When you want to access the PCI config space you usually make use of
in/out
instructions targetting ports 0xcf8/0xcfc
. However, for the
PowerPC architecture there is no such in/out
instructions, the PCI
config space is directly memory mapped (ala PCI-express
).
As this mechanism is part of the PCI specification, QEMU provides
generic handlers to ease config space access:
pci_host_{data/conf}_{le/be}_ops
.
If you dig into the QEMU code, you will discover that these handlers
end up accessing PCI device config_read/config_write
callbacks. Hence the need for our controller to hold a pci_dev
object to expose its own PCI config space.

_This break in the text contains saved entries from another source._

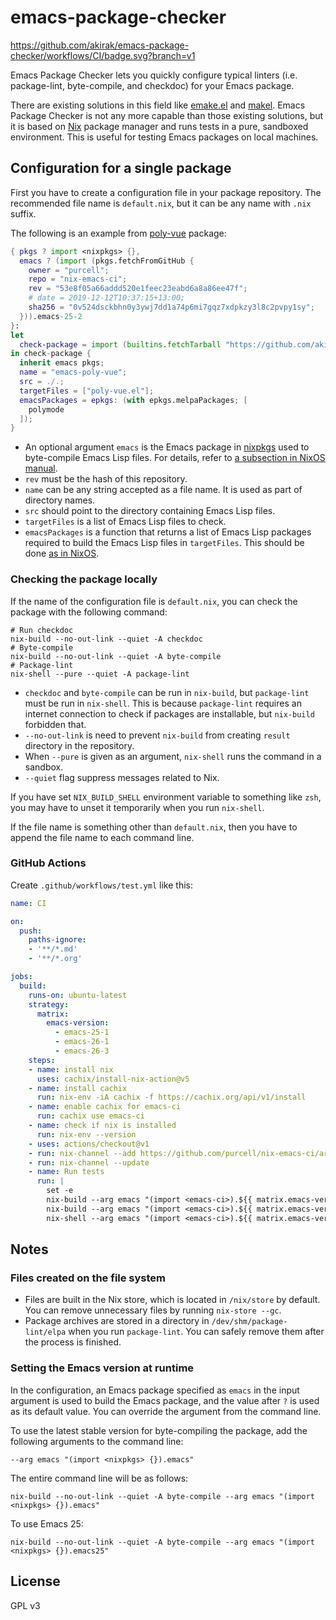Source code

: * emacs-package-checker
[[https://github.com/akirak/emacs-package-checker/workflows/CI/badge.svg?branch=v1][https://github.com/akirak/emacs-package-checker/workflows/CI/badge.svg?branch=v1]]

Emacs Package Checker lets you quickly configure typical linters (i.e. package-lint, byte-compile, and checkdoc) for your Emacs package.

There are existing solutions in this field like [[https://github.com/vermiculus/emake.el][emake.el]] and [[https://gitlab.petton.fr/DamienCassou/makel][makel]]. 
Emacs Package Checker is not any more capable than those existing solutions, but it is based on [[https://nixos.org/nix/][Nix]] package manager and runs tests in a pure, sandboxed environment.
This is useful for testing Emacs packages on local machines.
** Configuration for a single package
First you have to create a configuration file in your package repository.
The recommended file name is =default.nix=, but it can be any name with =.nix= suffix.

The following is an example from [[https://github.com/akirak/poly-vue][poly-vue]] package:

#+begin_src nix
  { pkgs ? import <nixpkgs> {},
    emacs ? (import (pkgs.fetchFromGitHub {
      owner = "purcell";
      repo = "nix-emacs-ci";
      rev = "53e8f05a66addd520e1feec23eabd6a8a86ee47f";
      # date = 2019-12-12T10:37:15+13:00;
      sha256 = "0v524dsckbhn0y3ywj7dd1a74p6mi7gqz7xdpkzy3l8c2pvpy1sy";
    })).emacs-25-2
  }:
  let
    check-package = import (builtins.fetchTarball "https://github.com/akirak/emacs-package-checker/archive/v1.tar.gz");
  in check-package {
    inherit emacs pkgs;
    name = "emacs-poly-vue";
    src = ./.;
    targetFiles = ["poly-vue.el"];
    emacsPackages = epkgs: (with epkgs.melpaPackages; [
      polymode
    ]);
  }
#+end_src

- An optional argument =emacs= is the Emacs package in [[https://github.com/NixOS/nixpkgs/][nixpkgs]] used to byte-compile Emacs Lisp files. For details, refer to [[https://nixos.org/nixos/manual/index.html#module-services-emacs-releases][a subsection in NixOS manual]].
- =rev= must be the hash of this repository.
- =name= can be any string accepted as a file name. It is used as part of directory names.
- =src= should point to the directory containing Emacs Lisp files.
- =targetFiles= is a list of Emacs Lisp files to check.
- =emacsPackages= is a function that returns a list of Emacs Lisp packages required to build the Emacs Lisp files in =targetFiles=.
  This should be done [[https://nixos.org/nixos/manual/index.html#module-services-emacs-adding-packages][as in NixOS]].
*** Checking the package locally
If the name of the configuration file is =default.nix=, you can check the package with the following command:

#+begin_src shell
# Run checkdoc
nix-build --no-out-link --quiet -A checkdoc
# Byte-compile
nix-build --no-out-link --quiet -A byte-compile
# Package-lint
nix-shell --pure --quiet -A package-lint
#+end_src

- =checkdoc= and =byte-compile= can be run in =nix-build=, but =package-lint= must be run in =nix-shell=. This is because 
  =package-lint= requires an internet connection to check if packages are installable, but =nix-build= forbidden that.
- =--no-out-link= is need to prevent =nix-build= from creating =result= directory in the repository.
- When =--pure= is given as an argument, =nix-shell= runs the command in a sandbox.
- =--quiet= flag suppress messages related to Nix.

If you have set =NIX_BUILD_SHELL= environment variable to something like =zsh=, you may have to unset it temporarily when you run =nix-shell=.

If the file name is something other than =default.nix=, then you have to append the file name to each command line.
*** GitHub Actions
Create =.github/workflows/test.yml= like this:

#+begin_src yaml
  name: CI

  on:
    push:
      paths-ignore:
      - '**/*.md'
      - '**/*.org'

  jobs:
    build:
      runs-on: ubuntu-latest
      strategy:
        matrix:
          emacs-version:
            - emacs-25-1
            - emacs-26-1
            - emacs-26-3
      steps:
      - name: install nix
        uses: cachix/install-nix-action@v5
      - name: install cachix
        run: nix-env -iA cachix -f https://cachix.org/api/v1/install
      - name: enable cachix for emacs-ci
        run: cachix use emacs-ci
      - name: check if nix is installed
        run: nix-env --version
      - uses: actions/checkout@v1
      - run: nix-channel --add https://github.com/purcell/nix-emacs-ci/archive/master.tar.gz emacs-ci
      - run: nix-channel --update
      - name: Run tests
        run: |
          set -e
          nix-build --arg emacs "(import <emacs-ci>).${{ matrix.emacs-version }}" -A byte-compile --no-out-link --quiet
          nix-build --arg emacs "(import <emacs-ci>).${{ matrix.emacs-version }}" -A checkdoc --no-out-link --quiet
          nix-shell --arg emacs "(import <emacs-ci>).${{ matrix.emacs-version }}" -A package-lint --pure --quiet

#+end_src
** Notes
*** Files created on the file system
- Files are built in the Nix store, which is located in =/nix/store= by default. You can remove unnecessary files by running =nix-store --gc=.
- Package archives are stored in a directory in =/dev/shm/package-lint/elpa= when you run =package-lint=. You can safely remove them after the process is finished.
*** Setting the Emacs version at runtime
In the configuration, an Emacs package specified as =emacs= in the input argument is used to build the Emacs package, and the value after =?= is used as its default value.
You can override the argument from the command line.

To use the latest stable version for byte-compiling the package, add the following arguments to the command line:

#+begin_src shell
--arg emacs "(import <nixpkgs> {}).emacs"
#+end_src

The entire command line will be as follows:

#+begin_src shell
nix-build --no-out-link --quiet -A byte-compile --arg emacs "(import <nixpkgs> {}).emacs"
#+end_src

To use Emacs 25:

#+begin_src shell
nix-build --no-out-link --quiet -A byte-compile --arg emacs "(import <nixpkgs> {}).emacs25"
#+end_src
** License
GPL v3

We will see in the init functions below how we connect these standard handlers to the right IO memory area of our host brigde controller.
This device is present to expose the PCI config space part of our host bridge controller: vendor id, device id, revision and so on.
You usually don’t need to reimplement the config_read/config_write
handlers. QEMU provides you with default ones
pci_default_read_config
.
During PCI device initialization, you might setup its config space values as the following:
static void master_realize(PCIDevice *d, Error **errp)
{
MasterPCIDevState *s = MASTER_PCI_DEVICE(d);
pci_set_byte(d->config + PCI_LATENCY_TIMER, 0x80);
pci_set_word(d->config + PCI_COMMAND, 0x1d6);
pci_set_long(d->config + PCI_BASE_ADDRESS_0, 0x80000000);
}
The association of these components to the appropriate handlers and mappings is done in the aforementioned initialization functions:
static void master_pcihost_realizefn(DeviceState *d, Error **errp)
{
PCIHostState *h = PCI_HOST_BRIDGE(d);
MasterPCIHostState *s = MASTER_PCI_HOST_BRIDGE(d);
/* CONFIG_ADDR & CONFIG_DATA registers */
memory_region_init_io(&h->conf_mem, OBJECT(h), &pci_host_conf_be_ops, s,
"pci-conf-addr", 4);
memory_region_init_io(&h->data_mem, OBJECT(h), &pci_host_data_le_ops, s,
"pci-conf-data", 4);
memory_region_add_subregion(&s->pci_reg, 0, &h->conf_mem);
memory_region_add_subregion(&s->pci_reg, 4, &h->data_mem);
object_property_set_bool(OBJECT(&s->pci_bus), true, "realized", errp);
object_property_set_bool(OBJECT(&s->pci_dev), true, "realized", errp);
}
static void master_pcihost_initfn(Object *obj)
{
PCIHostState *phs = PCI_HOST_BRIDGE(obj);
MasterPCIHostState *hhs = MASTER_PCI_HOST_BRIDGE(obj);
DeviceState *dev;
memory_region_init(&hhs->pci_mem, obj, "pci", UINT32_MAX);
memory_region_add_subregion_overlap(get_system_memory(),
0, &hhs->pci_mem, -1);
memory_region_init_io(&hhs->pci_reg, obj, &master_reg_ops, hhs,
"master-reg", 4*4);
pci_root_bus_new_inplace(&hhs->pci_bus, sizeof(hhs->pci_bus),
DEVICE(obj), NULL,
&hhs->pci_mem,
&hhs->pci_reg,
0, TYPE_PCI_BUS);
/* Create Master pci device 0.0 */
phs->bus = &hhs->pci_bus;
object_initialize(&hhs->pci_dev, sizeof(hhs->pci_dev),
TYPE_MASTER_PCI_DEVICE);
dev = DEVICE(&hhs->pci_dev);
qdev_set_parent_bus(dev, BUS(&hhs->pci_bus));
object_property_set_int(OBJECT(&hhs->pci_dev), PCI_DEVFN(0,0), "addr", NULL);
qdev_prop_set_bit(dev, "multifunction", false);
}
Notice how we attached the PCI device to the host bridge controller.